Tutti presi da Nasdaq e da Ftse Mib, tutti attratti dall’Ipo di SpaceX e dall’Ops di Unicredit su Commerzbank. Il mondo finanziario va però ben oltre e l’interesse per i mercati emergenti riprende fiato dopo alcune incertezze. È il tema del monitor di oggi, attento in particolare all’Etf che replica le Borse africane. Ha messo a segno in un anno una performance del +37%.
Perché l’Africa merita attenzione?
L’economia del Continente nero è in grande espansione, con una crescita del Pil stimata nel 2026 fra il 3,5% e il 4%. Certamente è ancora incentrata sull’export delle materie prime e sulle relazioni commerciali con la Cina. Le tensioni medio orientali stanno tuttavia accelerando l’interesse rivolto ai Paesi africani nella produzione di fonti energetiche e non solo petrolifere.
Rilevante anche il peso dell’agricoltura e delle start up tecnologiche, che operano con costi nettamente inferiori rispetto a quelli europei e statunitensi. Basta vedere l’evoluzione delle grandi capitali, quali Algeri, Nairobi, Lagos, e il Cairo, per citarne solo alcune, sempre più moderne, efficienti e occidentali, per rendersi conto di un’evoluzione in corso che è agli esordi.

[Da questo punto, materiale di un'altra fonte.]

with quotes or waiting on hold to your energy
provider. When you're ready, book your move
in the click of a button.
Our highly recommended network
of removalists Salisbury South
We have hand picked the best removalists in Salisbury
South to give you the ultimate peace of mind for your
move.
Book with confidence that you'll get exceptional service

Con quale strumento investire?
Dimenticata da buona parte dell’industria finanziaria, l’Africa sta facendo i primi passi sui mercati borsistici mondiali. Appare di fatto l’ultimo anello della replica di piazze finanziarie che stanno crescendo e non di poco, sebbene caratterizzate da alta volatilità tipica di sistemi in via di formazione. Si nota tuttavia ancora un forte “localismo”.

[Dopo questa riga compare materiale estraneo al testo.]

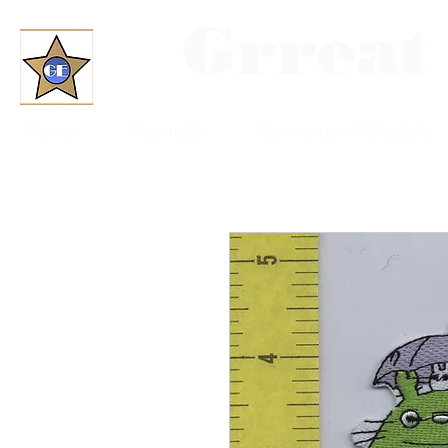
Grreat
Home
About Us
Convention Schedule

Il Jse (Johannesburg Stock Exchange), il Ngx (Nigerian Exchange) e l’Nse (Nairobi Securities Exchange) sono seguiti dagli investitori nazionali ma crescono grazie al fatto di registrare la presenza di imprese in continua crescita specializzate nell’energia, nell’agricoltura, nel bancario e nella grande distribuzione. L’unico strumento che replica tutto questo è l’Etf Amundi Pan Africa (Isin LU1287022708 – valuta di denominazione Eur – valuta di negoziazione Eur – Ter 0,85% - ad accumulo dei profitti): sottostanti soprattutto le Borse di Sudafrica, Marocco ed Egitto, con però solo i 30 titoli più importanti globalmente e con le singole valute che svolgono un ruolo rilevante nei movimenti dell’indice di riferimento rispetto all’euro.
Come sta muovendosi
Dopo aver toccato massimi storici a 16,66 Eur a gennaio e febbraio 2026, è iniziata una fase di debolezza. D’altra parte, da inizio 2025 si era registrata una continua spinta rialzista. Il minimo di periodo (a 12,80 Eur). toccato a metà marzo, sta delineando un canale piuttosto ampio di lateralità fra quest’ultimo livello e i 16,66 Eur del top invernale, con la media mobile a 200 periodi che ha finora sempre frenato le discese dell’Etf.
Inevitabile la domanda se convenga puntare su un Piano di accumulo. Sì in ottica di lungo termine ma solo se lo si imposta manualmente, con ordini successivi in presenza di rilevanti cadute della quotazione.
I punti forti
- Prospettive di crescita nel lungo e lunghissimo termine
- C’è un “cap” (tetto) alla replica di singole azioni: alcune big stanno assumendo un ruolo pesante sulle rispettive Borse e potrebbero incidere sulle quotazioni al rialzo o al ribasso: con il “cap” questo rischio non esiste
- Valuta di denominazione euro: non c’è quindi il fattore dollaro, presente in molti Etf delle aree emergenti
- Replica i mercati più importanti, con una discreta diversificazione
I punti deboli
- Rilevante il Ter (costo annuo) dello 0,85%
- C’è l’Africa ma non tutta l’Africa, al contrario di quanto la denominazione potrebbe far credere
- La volatilità tipica dei singoli mercati non ha finora trovato riscontro in questo Etf: i trader potrebbero non apprezzarlo
- I 30 titoli sottostanti sono pochi rispetto a un Continente sempre più in crescita
- Sul sito di Borsa Italiana non c’è il relativo Kid (documento informativo obbligatorio per gli Etf e altri prodotti del risparmio gestito). Una mancanza grave!
Attenzione a…
…al fatto che l’Africa è ancora un continente instabile, dal punto di vista sia politico sia economico. Gli effetti di tensioni in singoli Paesi o a livello globale possono incidere su Borse ancora “esordienti” e che richiedono tempo per crescere. Di qui una potenziale volatilità futura, ben maggiore rispetto a quella che si è registrata finora.